This piece is written by Jonathan Roe Thrive’s CEO, and is the fifth in a series that shines a light on the Thrive Teacher Workload Charter. Along with our headteacher team, we have devised 11 statements that will help manage workload so that great teachers still have the energy to be great family members and great friends.
In April 2023 the DfE published the findings of the study Working Lives of Teachers (wave 1) (April 2023) reported that 53% of teachers said that they spent too much time on work to do with data. In February this year the DfE published Working Lives of Teachers (wave 2) (February 2024) and the proportion of teachers unhappy with the data element of their workload had risen to 56%. Meanwhile, Thrive teachers reported 19% (Summer 2022) and 22% (Summer 2023). So our teachers generally feel better about the workload that arises from data recording, input and analysis. Here’s my analysis!
The point of collecting all this data is evaluation
What we mean by recording, inputting and analysing is important. This came up in a recent union meeting discussing 1265 calculations. We agreed that recording and inputting were generally clerical jobs. Analysis meant generating graphs, charts, tables, trends, and was best carried out by the data management system (put those pocket calculators away, be they tangible or on-screen). We also agreed that sometimes teachers find it less of a workload burden if they input data themselves where their professional judgement is being used about a pupil’s attainment. This avoids them recording data in one place (i.e. inputting it) into a spreadsheet, or on apiece of paper, to then have someone else input it or upload it into our data management system. So by reducing the amount of time spent on the clerical and calculation end of things teachers can get on with the job of evaluating the data, finding out what went well, what didn’t, and what we are going to do differently next time.
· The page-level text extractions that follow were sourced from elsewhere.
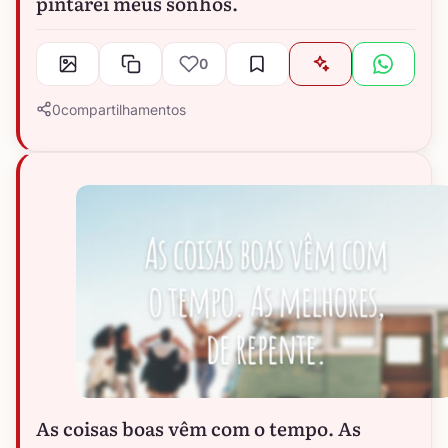
pintarei meus sonhos.
0
0
compartilhamentos
As coisas boas vêm com o tempo. As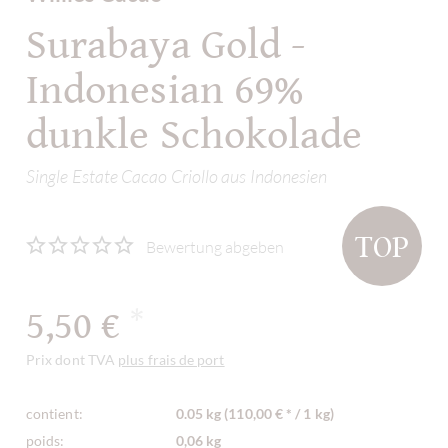
Surabaya Gold -
Indonesian 69%
dunkle Schokolade
Single Estate Cacao Criollo aus Indonesien
TOP
Bewertung abgeben
5,50 €
*
Prix dont TVA
plus frais de port
contient:
0.05 kg (110,00 € * / 1 kg)
poids:
0,06 kg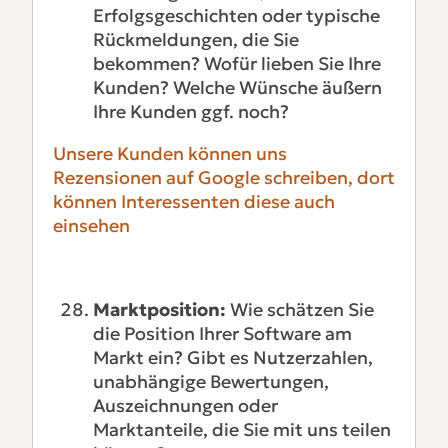
Erfolgsgeschichten oder typische
Rückmeldungen, die Sie
bekommen? Wofür lieben Sie Ihre
Kunden? Welche Wünsche äußern
Ihre Kunden ggf. noch?
Unsere Kunden können uns
Rezensionen auf Google schreiben, dort
können Interessenten diese auch
einsehen
Marktposition:
Wie schätzen Sie
die Position Ihrer Software am
Markt ein? Gibt es Nutzerzahlen,
unabhängige Bewertungen,
Auszeichnungen oder
Marktanteile, die Sie mit uns teilen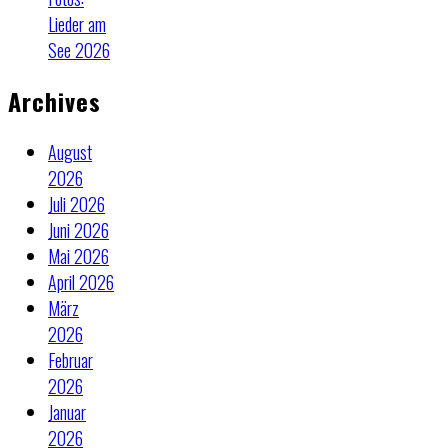
Lieder am
See 2026
Archives
August
2026
Juli 2026
Juni 2026
Mai 2026
April 2026
März
2026
Februar
2026
Januar
2026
Have as few data management systems as possible - ideally one
If we can find one data solution to many problems let’s do it. An example of this would be primary school colleagues using Arbor to record their termly summative assessment data. We do ask teachers to record and input the data (one grade per child per subject), but Arbor does the analysis leaving time for teachers to do the evaluation. Nesting data management inside the self same system for logging attendance and behaviour makes total sense and takes away the need to remember umpteen usernames and passwords. Smart analyses of attainment (absolute and predicted), alongside trends in behaviour and attendance makes coherent sense.
Beyond your MIS - have a great data manager armed with PowerBI
Arbor is our MIS, but it can only go so far. If we want to look at attendance over time, or attainment for pupils with SEND, or even the attainment of SEND pupils within a certain attendance banding, we are now relying on bespoke in house analysis via PowerBI driven by Arbor data. We’ve been doing this for almost a year now and the analysis is smarter and smarter as a result. Using PowerBI has been of incredible benefit from the point of view of leaders, attendance leads, admin staff and increasingly teachers.
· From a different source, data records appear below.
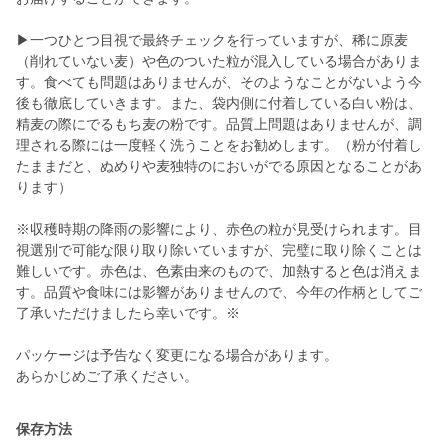
▶一つひとつ目視で最終チェックを行っていますが、稀に原麦
（削れていない麦）や色のついた粒が混入している場合がありま
す。食べても問題はありませんが、そのようなことがないよう今
後も徹底していきます。また、袋内側に付着している白い粉は、
精麦の際にでるもち麦の粉です。品質上問題はありませんが、調
理される際には一度軽く洗うことをお勧めします。（粉が付着し
たままだと、ぬめりや麦独特のにおいがでる原因となることがあ
ります）
※収穫時期の降雨の影響により、赤色の粒が見受けられます。目
視選別で可能な限り取り除いていますが、完璧に取り除くことは
難しいです。赤色は、色素由来のもので、加熱すると色は消えま
す。品質や食味には影響がありませんので、今年の作柄としてご
了承いただけましたら幸いです。※
パッケージは予告なく変更になる場合があります。
あらかじめご了承ください。
保存方法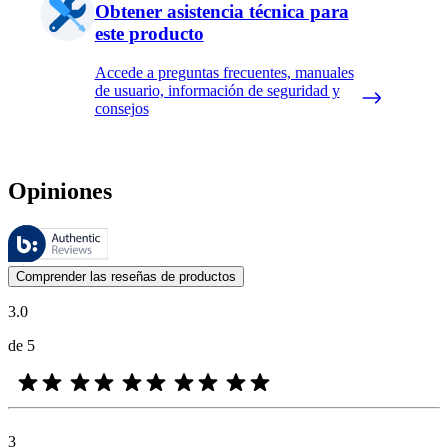
Obtener asistencia técnica para
este producto
Accede a preguntas frecuentes, manuales
de usuario, información de seguridad y
consejos
Opiniones
Estas reseñas las gestiona Bazaarvoice y cumplen con la política de au
Las opiniones de los clientes en forma de reseñas de productos y calif
Comprender las reseñas de productos
3.0
de 5
3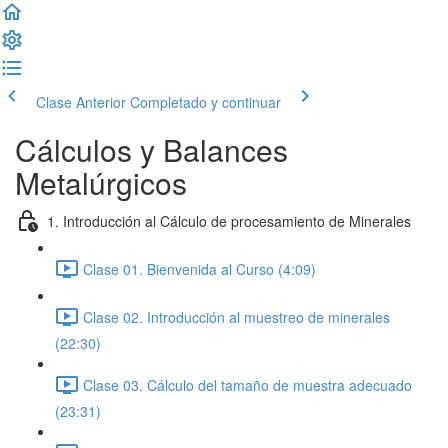
Clase Anterior
Completado y continuar
Cálculos y Balances
Metalúrgicos
1. Introducción al Cálculo de procesamiento de Minerales
Clase 01. Bienvenida al Curso (4:09)
Clase 02. Introducción al muestreo de minerales
(22:30)
Clase 03. Cálculo del tamaño de muestra adecuado
(23:31)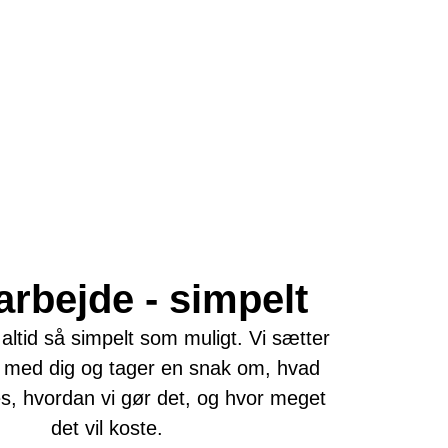
arbejde - simpelt
 altid så simpelt som muligt. Vi sætter
med dig og tager en snak om, hvad
es, hvordan vi gør det, og hvor meget
det vil koste.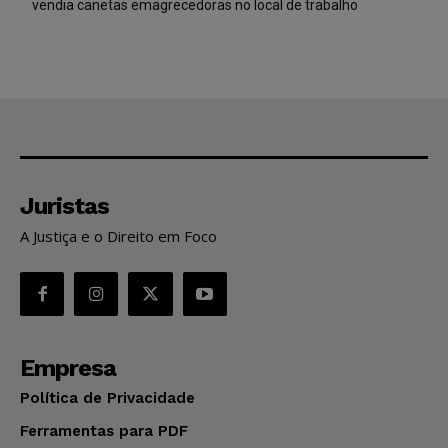
vendia canetas emagrecedoras no local de trabalho
Juristas
A Justiça e o Direito em Foco
Empresa
Política de Privacidade
Ferramentas para PDF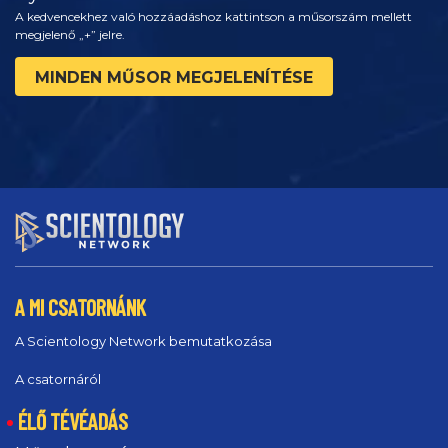
A kedvencekhez való hozzáadáshoz kattintson a műsorszám mellett
megjelenő „+” jelre.
MINDEN MŰSOR MEGJELENÍTÉSE
A MI CSATORNÁNK
A Scientology Network bemutatkozása
A csatornáról
ÉLŐ TÉVÉADÁS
Have 3 times a year data drops, and be aware of data rich year groups
If only the workload from data collection was consistent across all year groups, but it’s not, there are pinch points. Reception class teachers have the nightmare start in September followed by an, in my view, overly complex curriculum that generates a kind of data necessity. Then there are other moments where statutory data needs managing - phonics in Y1/2, Y6 and especially Y11 when mocks get involved. Having 1265 conversations with union colleagues gets interesting around this issue, but there is always a way through it, mainly through giving data management time in directed time.
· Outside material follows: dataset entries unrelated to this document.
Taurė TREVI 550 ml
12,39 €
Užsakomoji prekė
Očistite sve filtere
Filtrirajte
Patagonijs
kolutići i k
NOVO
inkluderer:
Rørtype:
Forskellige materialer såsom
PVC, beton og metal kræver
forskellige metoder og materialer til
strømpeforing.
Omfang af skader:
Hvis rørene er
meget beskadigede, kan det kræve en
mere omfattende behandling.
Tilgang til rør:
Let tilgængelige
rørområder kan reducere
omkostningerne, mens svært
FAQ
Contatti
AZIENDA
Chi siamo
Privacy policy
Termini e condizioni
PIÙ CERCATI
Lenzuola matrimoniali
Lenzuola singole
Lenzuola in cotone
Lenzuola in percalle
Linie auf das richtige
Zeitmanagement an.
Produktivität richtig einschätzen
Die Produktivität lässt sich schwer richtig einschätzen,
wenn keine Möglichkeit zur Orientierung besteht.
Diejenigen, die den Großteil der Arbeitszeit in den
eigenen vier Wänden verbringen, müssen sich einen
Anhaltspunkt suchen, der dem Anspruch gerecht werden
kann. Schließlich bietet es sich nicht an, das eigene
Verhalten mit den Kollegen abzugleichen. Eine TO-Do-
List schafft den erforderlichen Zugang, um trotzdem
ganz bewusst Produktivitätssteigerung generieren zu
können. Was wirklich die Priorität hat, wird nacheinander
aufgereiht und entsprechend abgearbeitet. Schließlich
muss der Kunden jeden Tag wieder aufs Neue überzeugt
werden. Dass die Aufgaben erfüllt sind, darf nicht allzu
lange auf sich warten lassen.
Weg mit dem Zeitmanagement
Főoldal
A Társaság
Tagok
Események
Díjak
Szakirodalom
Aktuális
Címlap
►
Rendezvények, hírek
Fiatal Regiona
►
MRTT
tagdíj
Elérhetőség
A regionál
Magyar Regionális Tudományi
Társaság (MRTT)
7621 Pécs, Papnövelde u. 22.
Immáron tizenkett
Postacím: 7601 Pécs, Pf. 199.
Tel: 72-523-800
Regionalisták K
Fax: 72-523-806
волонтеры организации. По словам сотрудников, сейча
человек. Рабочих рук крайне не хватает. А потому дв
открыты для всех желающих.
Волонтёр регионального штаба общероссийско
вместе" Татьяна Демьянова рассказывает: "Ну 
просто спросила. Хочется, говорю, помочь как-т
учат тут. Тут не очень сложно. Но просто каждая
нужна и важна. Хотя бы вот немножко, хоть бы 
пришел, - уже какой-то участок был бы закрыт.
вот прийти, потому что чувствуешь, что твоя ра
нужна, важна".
Survey staff - listen, act and feed back
There is a staff survey happening right now across all staff. I am really hoping that the proportion of teachers responding to the data question shows that even fewer think there is too much of it. If that happens I’ll be delighted. But whether it does or it doesn’t, we will listen some more and seek new ways forward.
Summary:
Use one system that can deal with multiple disciplines wherever possible;
Data drop 3 times a year;
Ensure that teachers are focused on data evaluation.